At the recent Solidaridad conference in Johannesburg, African farmers spoke about the challenges they faced in their respective countries. Solidaridad is an international organisation with more than 25 years’ experience in creating fair and sustainable supply chains from producer to consumer. It also helps companies to implement corporate social responsibility and find sustainable suppliers.
Although South Africa is far ahead of other African countries in terms of agricultural production, our smallholder farmers and those across the continent face remarkably similar problems. Access to markets, for example, is a common difficulty right across Africa. Where smallholder farmers do manage to gain access, it is always at a primary level, and because they are not part of the value chain, the reality is that these farmers remain very poor.

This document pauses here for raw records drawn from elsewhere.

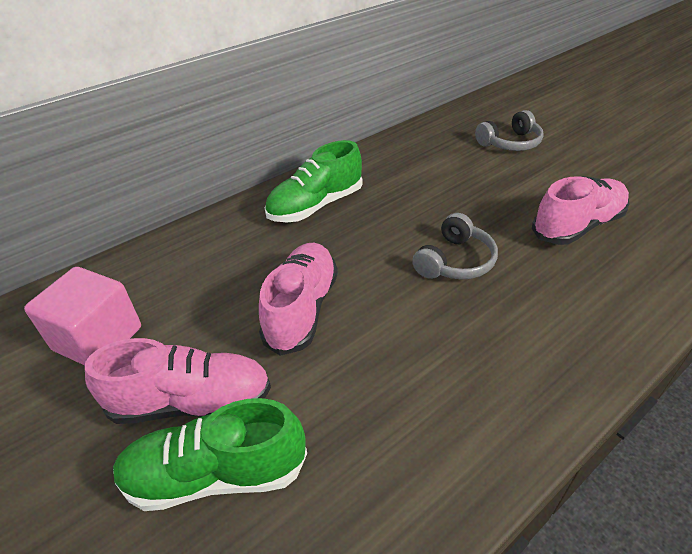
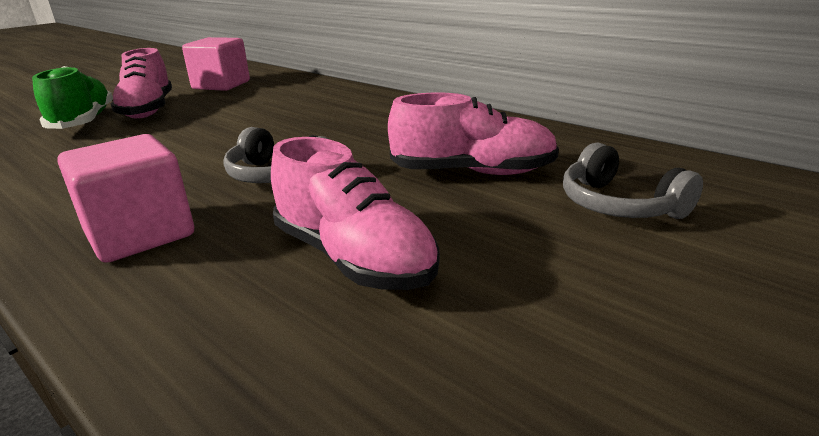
camera: 80 degrees right, 15 degrees down
pink shoe [259,243,338,356] -> pink shoe moved to [388,93,559,175]
green shoe [265,140,362,222] -> none
none -> pink cube [58,134,194,263]

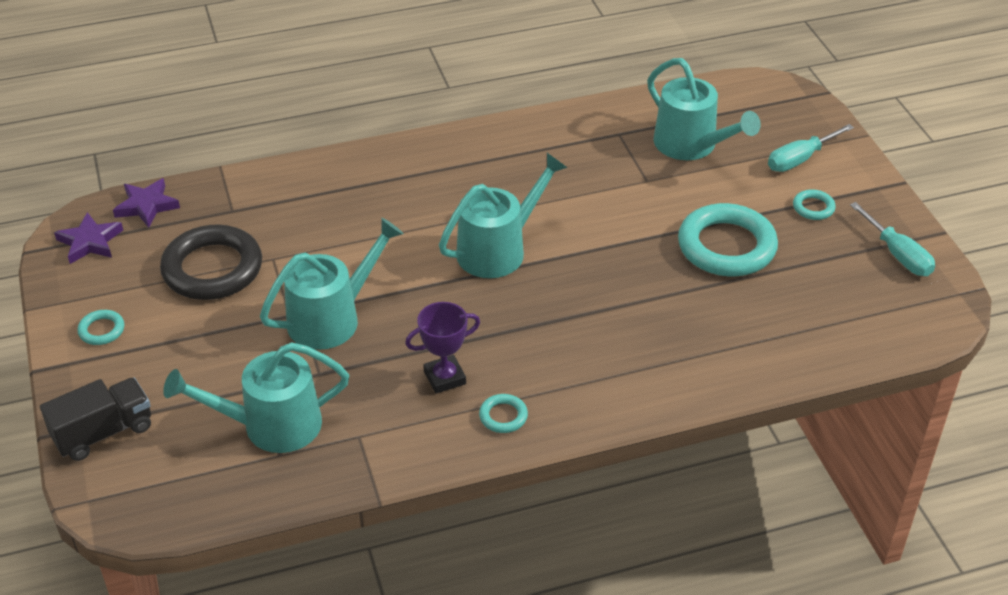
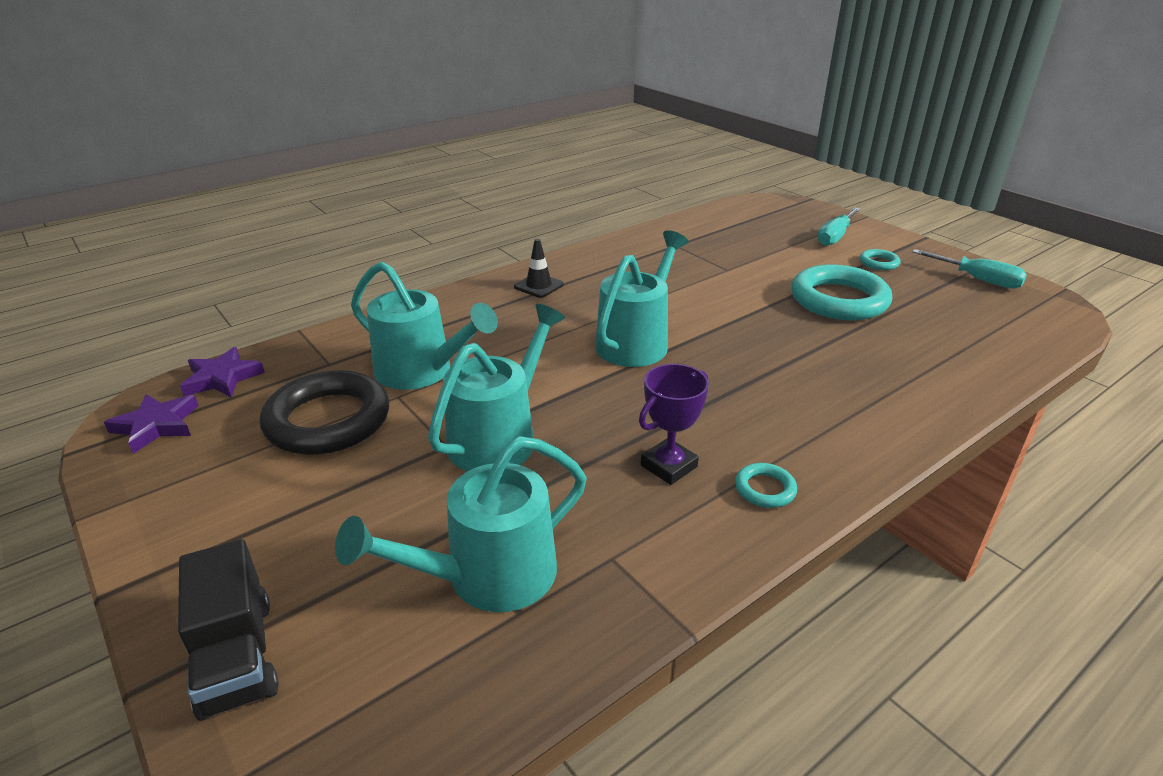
camera: 20 degrees left, 10 degrees down
black truck [40,378,151,461] -> black truck turned 120 degrees clockwise [178,539,279,720]
turquoise ring [77,310,124,345] -> none
turquoise watering can [647,58,761,160] -> turquoise watering can moved to [351,262,498,390]
none -> black traffic cone [514,239,564,298]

An example at the Solidaridad conference was Joseph Nkole from Zambia, who painted a sober picture of the realities experienced by smallholder cotton farmers in Zambia. Despite producing one of the most important commodities in the world, these farmers have remained poor.
Nkole related how cotton produced in Zambia is exported to Asia where it is used in the manufacture of shirts. These shirts are then shipped to Europe and the USA, sold and worn for three or four years. Then they are donated to an NGO or charity organisation and returned to Zambia and other countries – to be given to poor farmers! The farmers cannot afford new shirts and are unable to benefit from the cotton value chain.

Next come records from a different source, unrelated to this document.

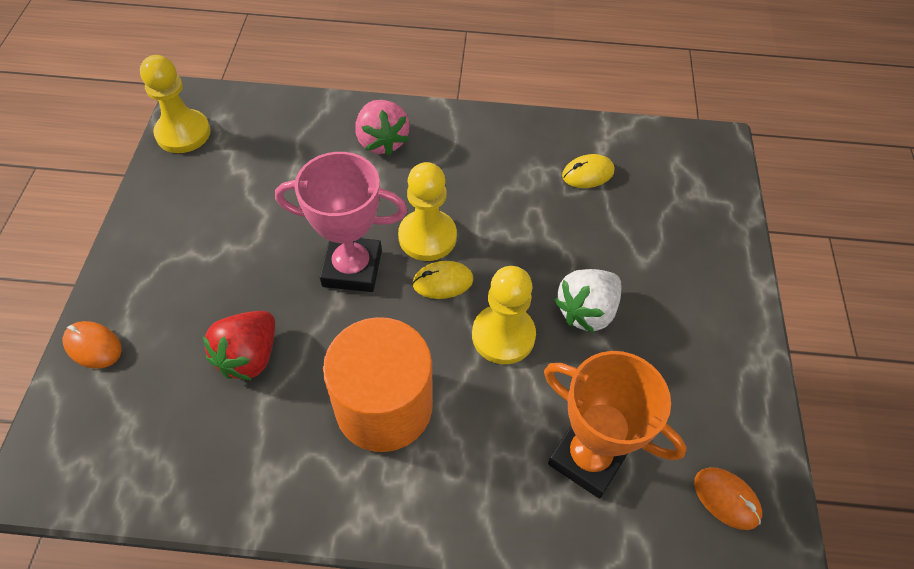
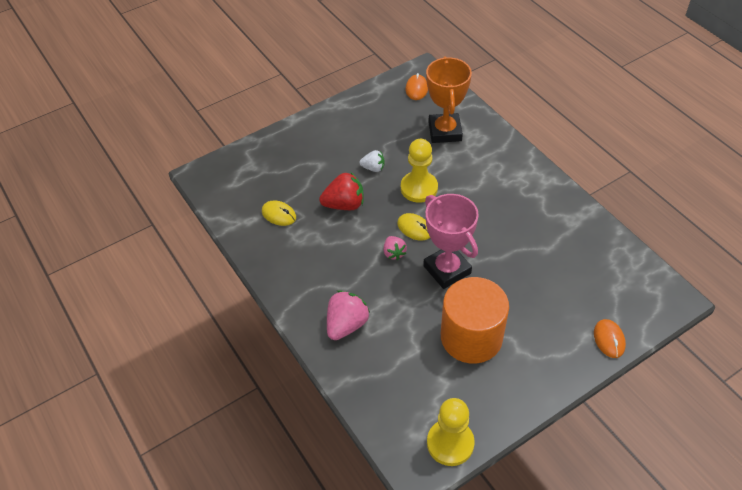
camera: 125 degrees left, 5 degrees down
red strawberry [203,311,275,380] -> red strawberry moved to [319,172,363,210]
orange cylinder [323,317,433,452] -> orange cylinder moved to [441,277,509,364]
yellow pawn [398,162,457,261] -> pink strawberry [384,236,407,260]
white strawberry [554,269,621,333] -> white strawberry [359,150,384,172], size x0.59

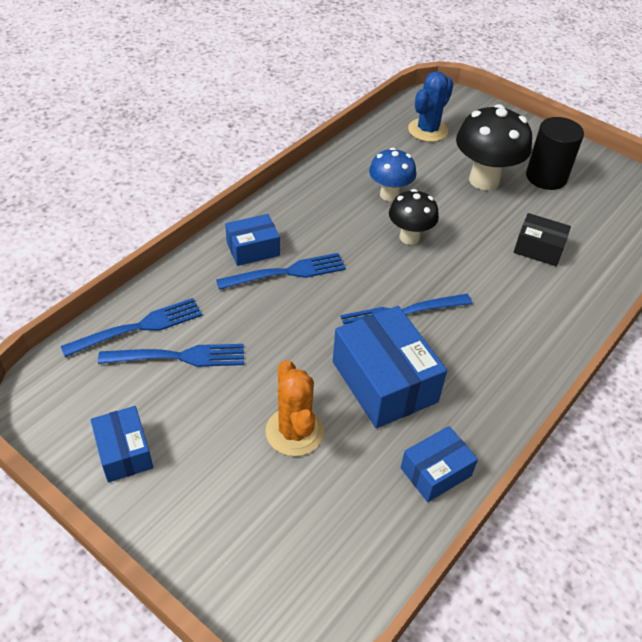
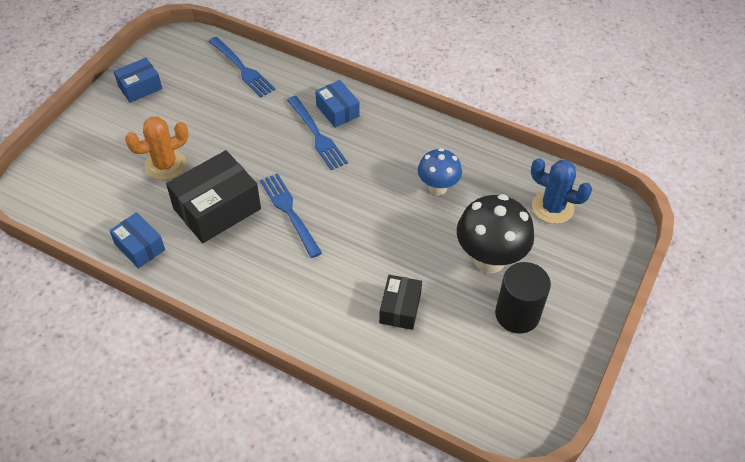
camera: 80 degrees right, 5 degrees up
blue fork [98,344,244,367] -> none
blue box [333,306,447,428] -> black box [166,150,261,243]
black mushroom [389,189,439,245] -> none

It is to be expected that as the world’s population grows, more people will spend more money. According to the UN’s Food and Agriculture Organisation (FAO), the world’s population is currently split half-half between urban and rural areas. But by 2050, no less than 70% of the world’s population will be living in urban areas. This means that a portion of the remaining 30% will have to produce food for the rest of the world.
Lifestyles will change as a result of urbanisation, with a resultant increase in income. FAO predicts that there will be a further diversification of diets, with less consumption of grains and other staples, and greater consumption of meat, dairy products, vegetables, fruit and fish. People will also demand more semi-processed and ready-to-eat foods, and vast sums will be spent on buying food.
All this should be good news for farmers. However, farmers are not currently reaping the rewards of population growth, as profit margins are continually shrinking. The irony is farmers’ profits are not declining because people are buying or eating less – the opposite is actually true. It seems that the faster the population grows and the more money is spent on food, the more farming operations are failing.
The obvious solution would be to add value. But will smallholder farmers be able to achieve this on their own? Partnerships between government, farmers and the private sector will be key to solving this problem.